Reading passage:
========

How we cite our quotes: (Part.Chapter.Paragraph)
Quote #7
"Gluttons and parasites rode on the backs of starving laborers, drove them to death, and it should have stayed that way? And the other forms of outrage and tyranny? Don't you understand the legitimacy of the people's wrath, their wish to live according to justice, their search for the truth?" (8.5.20)
When he hears Zhivago criticize the Russian Revolution, Anfim Efimovich is willing to admit that it's a shame the Revolution needs to be bloody. But he's utterly convinced that there's no way the country could have allowed the old system to continue. Communism might be harsh, but in his mind, capitalism is way more unjust.
Quote #8
"I go no further than what I've said, I do not preach Tolstoyan simplification and return to the earth, I do not invent my own amendment to socialism on agrarian questions. I merely establish the fact and do not erect our accidentally befallen fate into a system." (9.1.5)
As the novel progresses, Zhivago starts to think that the main problem with philosophical viewpoints is that people try to develop them into social systems that are supposed to solve everything. For him, though, there's a lot in the world that people can't control, and there's no point trying to develop these huge philosophical systems to try and overcome that fact.
Quote #9
"But it turns out that for the inspirers of the revolution the turmoil of changes and rearrangements is their only native element, that they won't settle for less than something on a global scale. The building of worlds, transitional periods—for them this is an end in itself. They haven't studied anything else, they don't know how to do anything." (9.14.15)
Zhivago thinks that Russia's Communist revolutionaries might have their hearts in the right place. But unfortunately, they don't know enough about human history to realize how efforts like theirs have played out in the past. And those who aren't educated about the past are doomed to make the same mistakes over and over.

========

Dataset records:

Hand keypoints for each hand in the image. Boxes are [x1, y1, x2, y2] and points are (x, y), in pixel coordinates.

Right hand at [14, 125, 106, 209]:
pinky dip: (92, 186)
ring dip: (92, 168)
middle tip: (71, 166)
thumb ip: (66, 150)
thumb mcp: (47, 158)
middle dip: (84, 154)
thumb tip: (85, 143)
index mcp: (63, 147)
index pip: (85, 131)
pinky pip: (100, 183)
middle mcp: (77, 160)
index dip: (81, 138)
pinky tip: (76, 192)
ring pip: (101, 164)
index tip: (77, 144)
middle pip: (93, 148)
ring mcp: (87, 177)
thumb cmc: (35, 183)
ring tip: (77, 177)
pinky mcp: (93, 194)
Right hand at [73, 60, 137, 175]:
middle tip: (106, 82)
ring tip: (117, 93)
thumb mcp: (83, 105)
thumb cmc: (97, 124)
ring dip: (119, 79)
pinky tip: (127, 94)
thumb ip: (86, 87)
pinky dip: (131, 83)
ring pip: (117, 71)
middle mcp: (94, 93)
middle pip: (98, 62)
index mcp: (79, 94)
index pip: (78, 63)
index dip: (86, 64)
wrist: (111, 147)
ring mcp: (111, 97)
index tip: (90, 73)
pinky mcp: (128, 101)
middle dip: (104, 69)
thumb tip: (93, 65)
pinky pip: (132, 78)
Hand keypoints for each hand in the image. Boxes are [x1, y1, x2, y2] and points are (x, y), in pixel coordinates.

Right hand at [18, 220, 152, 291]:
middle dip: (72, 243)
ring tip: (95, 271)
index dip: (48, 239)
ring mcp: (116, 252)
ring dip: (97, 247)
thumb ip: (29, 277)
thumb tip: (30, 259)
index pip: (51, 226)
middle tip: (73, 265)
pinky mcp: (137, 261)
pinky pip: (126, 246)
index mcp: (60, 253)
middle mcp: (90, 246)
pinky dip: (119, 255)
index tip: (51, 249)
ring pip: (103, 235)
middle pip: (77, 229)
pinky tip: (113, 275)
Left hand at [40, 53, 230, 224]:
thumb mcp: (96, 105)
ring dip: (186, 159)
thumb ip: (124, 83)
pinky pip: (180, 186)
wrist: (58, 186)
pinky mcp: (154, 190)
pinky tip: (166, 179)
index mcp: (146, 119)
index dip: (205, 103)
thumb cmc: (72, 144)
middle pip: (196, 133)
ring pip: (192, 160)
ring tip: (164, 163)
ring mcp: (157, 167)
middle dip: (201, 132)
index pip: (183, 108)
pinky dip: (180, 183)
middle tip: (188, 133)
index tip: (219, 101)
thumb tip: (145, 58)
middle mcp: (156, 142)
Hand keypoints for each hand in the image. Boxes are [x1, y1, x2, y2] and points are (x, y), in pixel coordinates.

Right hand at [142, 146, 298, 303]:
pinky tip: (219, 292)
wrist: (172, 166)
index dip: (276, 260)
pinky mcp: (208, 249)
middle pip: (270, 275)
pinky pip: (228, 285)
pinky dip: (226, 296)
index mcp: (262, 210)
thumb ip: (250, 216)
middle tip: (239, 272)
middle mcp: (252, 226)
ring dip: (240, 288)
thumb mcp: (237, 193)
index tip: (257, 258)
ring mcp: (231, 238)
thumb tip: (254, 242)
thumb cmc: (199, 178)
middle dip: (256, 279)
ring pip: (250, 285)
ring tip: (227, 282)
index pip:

========

Exercise instructions:
[A] Write out the quotation passage from "When he hears" up to and including "way more unjust.".
[B] Answer these questions from the quotation passage:
(i) In what format does it cite its quotes?
(ii) Who is willing to admit that it's a shame the Revolution needs to be bloody?
(iii) What citation is given for Quote #8?
[C] List every citation that appears in parentheses after a quote in the quotation passage.
The records are not needed for any of the work here.

Response list:
[A]
When he hears Zhivago criticize the Russian Revolution, Anfim Efimovich is willing to admit that it's a shame the Revolution needs to be bloody. But he's utterly convinced that there's no way the country could have allowed the old system to continue. Communism might be harsh, but in his mind, capitalism is way more unjust.

[B]
(i) Part.Chapter.Paragraph
(ii) Anfim Efimovich
(iii) 9.1.5

[C]
8.5.20
9.1.5
9.14.15